Editor's Desk: V4R3: More of the Same and then Some

In newspaper publishing there are “evergreens” – headlines that always seem to be current and never age. If we covered politics, “Clinton Presidency Rocked by Scandal” would be a good example of an evergreen. The headline can be recycled because the central subject of the story is the same, while only the names, dates and places may change.

Since we are an AS/400 newspaper, I will forgo my diatribe on the current state of American politics and get to the evergreen at hand; IBM’s V4R3/“Northstar” announcement. This is the third time in twelve months that IBM released a new version of OS/400, while adding significant performance and capacity gains to the underlying hardware.

While V4R1 and V4R2 brought new technology (8-way and 12-way SMP, Domino, Java and NT on the IPCS) to the AS/400, V4R3 polishes the rough edges and puts a shine on OS/400 in many respects. As Drew Flaada, IBM’s AS/400 Brand 1998 project manager says, this is the year that IBM leveled the playing field and added the pieces that critics said were missing from an AS/400 solution.

However, there are three specific areas in September’s V4R3/Northstar announcement that can’t be covered by a standard evergreen. These include Web serving, Northstar CPUs and the effective end of the green screen.

To the best of IBM AS/400 Brand General Manager, Tom Jarosh’s knowledge, the AS/400 has never been successfully hacked. That very fact should make it the top choice as an e-business Web server. With V4R3, IBM continues to drive home the point that the AS/400e Series is a world-class Web server.

V4R3 includes a long list of Web serving enhancements such as WebSphere, Java servlet support, multithreading, digital certificates, persistent connections, automatic browser detection and the ability for the AS/400 to act as a proxy. “There is nothing else that we need,” says Flaada. But if there is, the next turn of the OS/400 crank will undoubtedly include it.

One of the most interesting pieces of this announcement is the fact that a new 8-way Northstar-based system can be thought of as an upgrade to an existing 12-way “Apache”-based Model S40 or 650. With V4R3, the 262 MHz Northstar processor gives the AS/400e Series a more than 94 percent performance growth rate. From low- to high-end, the AS/400e Series now offers scaling of 330 times. You’ll never see performance gains like that come out of the Wintel space.

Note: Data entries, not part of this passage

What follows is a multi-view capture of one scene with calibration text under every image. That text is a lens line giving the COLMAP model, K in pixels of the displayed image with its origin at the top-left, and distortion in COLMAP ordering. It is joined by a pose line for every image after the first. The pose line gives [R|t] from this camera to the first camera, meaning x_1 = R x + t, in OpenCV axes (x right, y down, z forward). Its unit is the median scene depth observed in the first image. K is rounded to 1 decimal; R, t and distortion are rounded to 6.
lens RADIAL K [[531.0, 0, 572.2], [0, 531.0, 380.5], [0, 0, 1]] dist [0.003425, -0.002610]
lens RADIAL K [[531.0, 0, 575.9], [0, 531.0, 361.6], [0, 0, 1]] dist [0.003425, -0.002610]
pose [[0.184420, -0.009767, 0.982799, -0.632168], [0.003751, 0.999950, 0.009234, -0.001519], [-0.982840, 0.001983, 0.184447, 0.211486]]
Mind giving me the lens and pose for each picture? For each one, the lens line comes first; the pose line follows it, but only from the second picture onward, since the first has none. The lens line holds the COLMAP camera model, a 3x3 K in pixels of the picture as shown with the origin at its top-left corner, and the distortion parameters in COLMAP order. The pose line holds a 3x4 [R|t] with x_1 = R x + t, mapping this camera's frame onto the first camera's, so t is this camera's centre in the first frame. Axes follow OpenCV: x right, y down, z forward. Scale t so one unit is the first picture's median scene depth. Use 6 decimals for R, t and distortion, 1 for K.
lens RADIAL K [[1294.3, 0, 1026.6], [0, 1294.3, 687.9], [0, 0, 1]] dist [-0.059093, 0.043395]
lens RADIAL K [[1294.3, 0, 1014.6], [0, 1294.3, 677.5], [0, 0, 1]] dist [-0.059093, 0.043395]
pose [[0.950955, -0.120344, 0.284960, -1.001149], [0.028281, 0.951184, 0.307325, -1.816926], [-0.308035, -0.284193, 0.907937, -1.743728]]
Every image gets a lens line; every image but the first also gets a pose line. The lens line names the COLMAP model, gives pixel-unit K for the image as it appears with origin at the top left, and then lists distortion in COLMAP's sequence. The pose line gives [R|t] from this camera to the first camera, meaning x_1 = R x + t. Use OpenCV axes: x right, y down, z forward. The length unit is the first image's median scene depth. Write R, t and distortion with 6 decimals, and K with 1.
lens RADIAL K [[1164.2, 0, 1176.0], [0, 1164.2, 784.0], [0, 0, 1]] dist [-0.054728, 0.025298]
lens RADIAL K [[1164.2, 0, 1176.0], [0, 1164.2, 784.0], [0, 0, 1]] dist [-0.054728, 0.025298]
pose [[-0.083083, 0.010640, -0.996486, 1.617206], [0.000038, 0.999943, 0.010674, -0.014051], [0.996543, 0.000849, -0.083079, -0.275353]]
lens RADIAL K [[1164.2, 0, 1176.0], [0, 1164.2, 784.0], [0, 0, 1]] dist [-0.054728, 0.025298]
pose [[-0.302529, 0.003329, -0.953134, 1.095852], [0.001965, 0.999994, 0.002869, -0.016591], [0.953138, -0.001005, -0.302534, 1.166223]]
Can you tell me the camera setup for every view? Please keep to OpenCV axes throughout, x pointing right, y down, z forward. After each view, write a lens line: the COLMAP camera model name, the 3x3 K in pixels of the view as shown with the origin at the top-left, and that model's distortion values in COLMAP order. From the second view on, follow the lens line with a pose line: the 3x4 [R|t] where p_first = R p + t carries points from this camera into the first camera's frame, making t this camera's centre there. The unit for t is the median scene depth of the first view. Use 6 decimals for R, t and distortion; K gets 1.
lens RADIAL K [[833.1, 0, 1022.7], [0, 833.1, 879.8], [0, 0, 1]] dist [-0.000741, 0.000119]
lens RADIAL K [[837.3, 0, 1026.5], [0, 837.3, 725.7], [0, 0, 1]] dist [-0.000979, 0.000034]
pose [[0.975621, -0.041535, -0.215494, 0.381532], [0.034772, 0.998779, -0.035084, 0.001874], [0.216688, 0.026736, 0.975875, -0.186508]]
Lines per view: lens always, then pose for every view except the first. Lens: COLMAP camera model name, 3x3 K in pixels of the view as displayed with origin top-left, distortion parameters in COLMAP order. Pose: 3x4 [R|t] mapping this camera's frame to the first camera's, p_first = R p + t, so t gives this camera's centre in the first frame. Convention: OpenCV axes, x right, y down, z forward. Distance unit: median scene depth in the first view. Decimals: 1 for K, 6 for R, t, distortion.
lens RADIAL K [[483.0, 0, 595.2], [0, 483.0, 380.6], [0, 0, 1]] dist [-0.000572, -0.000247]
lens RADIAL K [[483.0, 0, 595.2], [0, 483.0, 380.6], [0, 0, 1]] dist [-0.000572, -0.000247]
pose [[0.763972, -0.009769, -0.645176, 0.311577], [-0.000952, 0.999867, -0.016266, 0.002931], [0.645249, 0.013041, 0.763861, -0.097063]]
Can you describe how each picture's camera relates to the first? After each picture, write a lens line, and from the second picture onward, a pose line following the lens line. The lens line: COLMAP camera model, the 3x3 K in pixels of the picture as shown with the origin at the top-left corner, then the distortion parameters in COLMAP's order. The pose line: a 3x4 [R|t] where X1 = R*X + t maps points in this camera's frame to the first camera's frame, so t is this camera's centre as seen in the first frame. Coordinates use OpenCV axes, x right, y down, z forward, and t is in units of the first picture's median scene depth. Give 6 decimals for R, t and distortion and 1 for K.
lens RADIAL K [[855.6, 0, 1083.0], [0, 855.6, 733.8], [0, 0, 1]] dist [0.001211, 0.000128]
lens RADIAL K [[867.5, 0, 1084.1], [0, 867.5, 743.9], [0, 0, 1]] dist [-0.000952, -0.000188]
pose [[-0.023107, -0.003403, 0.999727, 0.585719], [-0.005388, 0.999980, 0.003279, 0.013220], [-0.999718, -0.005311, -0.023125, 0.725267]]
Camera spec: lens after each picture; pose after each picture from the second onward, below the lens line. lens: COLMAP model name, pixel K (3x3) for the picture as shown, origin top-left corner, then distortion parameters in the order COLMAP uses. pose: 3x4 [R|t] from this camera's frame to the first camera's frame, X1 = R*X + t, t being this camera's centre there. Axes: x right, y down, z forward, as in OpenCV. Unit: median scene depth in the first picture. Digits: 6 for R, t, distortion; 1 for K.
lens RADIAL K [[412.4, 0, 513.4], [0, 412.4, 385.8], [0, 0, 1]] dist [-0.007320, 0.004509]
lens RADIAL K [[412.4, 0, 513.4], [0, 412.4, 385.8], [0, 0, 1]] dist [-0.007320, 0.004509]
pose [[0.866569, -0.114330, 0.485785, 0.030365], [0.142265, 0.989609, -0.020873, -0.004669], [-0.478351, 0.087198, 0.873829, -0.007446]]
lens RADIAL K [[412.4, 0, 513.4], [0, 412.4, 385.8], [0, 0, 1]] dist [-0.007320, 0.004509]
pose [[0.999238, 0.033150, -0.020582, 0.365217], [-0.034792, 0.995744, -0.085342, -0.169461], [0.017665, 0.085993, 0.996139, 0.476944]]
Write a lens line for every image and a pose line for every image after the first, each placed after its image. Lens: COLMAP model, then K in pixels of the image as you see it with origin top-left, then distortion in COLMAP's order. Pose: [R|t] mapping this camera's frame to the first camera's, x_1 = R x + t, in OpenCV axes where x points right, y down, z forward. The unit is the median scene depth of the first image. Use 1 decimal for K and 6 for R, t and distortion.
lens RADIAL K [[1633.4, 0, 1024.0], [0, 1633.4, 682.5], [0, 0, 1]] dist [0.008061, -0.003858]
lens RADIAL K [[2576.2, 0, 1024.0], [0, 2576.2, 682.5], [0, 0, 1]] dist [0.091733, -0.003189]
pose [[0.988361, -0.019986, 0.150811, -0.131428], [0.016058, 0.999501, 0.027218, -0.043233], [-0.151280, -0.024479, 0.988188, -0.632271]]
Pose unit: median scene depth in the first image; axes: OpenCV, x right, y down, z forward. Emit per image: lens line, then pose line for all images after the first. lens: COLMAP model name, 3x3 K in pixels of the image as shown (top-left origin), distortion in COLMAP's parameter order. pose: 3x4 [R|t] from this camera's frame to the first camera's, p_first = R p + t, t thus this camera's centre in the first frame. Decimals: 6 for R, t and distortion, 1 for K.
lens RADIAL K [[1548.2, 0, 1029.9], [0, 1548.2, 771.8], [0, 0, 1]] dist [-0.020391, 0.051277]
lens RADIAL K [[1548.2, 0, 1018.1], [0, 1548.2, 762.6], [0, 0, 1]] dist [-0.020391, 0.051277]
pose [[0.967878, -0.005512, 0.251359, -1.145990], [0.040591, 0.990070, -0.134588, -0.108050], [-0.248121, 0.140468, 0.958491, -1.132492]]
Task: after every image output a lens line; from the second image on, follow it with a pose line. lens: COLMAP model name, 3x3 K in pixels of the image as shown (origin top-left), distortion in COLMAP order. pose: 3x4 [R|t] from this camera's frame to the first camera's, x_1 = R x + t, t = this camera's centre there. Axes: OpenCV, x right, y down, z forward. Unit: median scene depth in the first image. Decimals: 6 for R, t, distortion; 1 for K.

With all the V4R3 enhancements to the AS/400’s “point-and-click” capabilities, the green-screen era is rapidly drawing to a close. Key among these announcements is the AS/400 NetServer (included in V4R3), which provides native file and print serving for PC clients. Although you can still functionally do more with Client Access (better file transfer and national language support), users no longer need it to tie into the AS/400. “Green screens are not a required environment,” acknowledges Jarosh.

But like any other OS/400 release, V4R3 also contains enhancements to Client Access including support for Windows 98, TCP/IP printer emulation and an AFP 32-bit viewer. IBM realizes the AS/400 must be integrated into the Windows reality, but it also has over a million Client Access users that it isn’t going to dead end.

As AS/400 users, IBM’s constant drumbeat of announcements must be a comforting sound. As a newspaper, it gives us plenty to write about. Even though the IT market is now moving in Web years, Rochester is not falling off the technological pace, and we are along for the ride.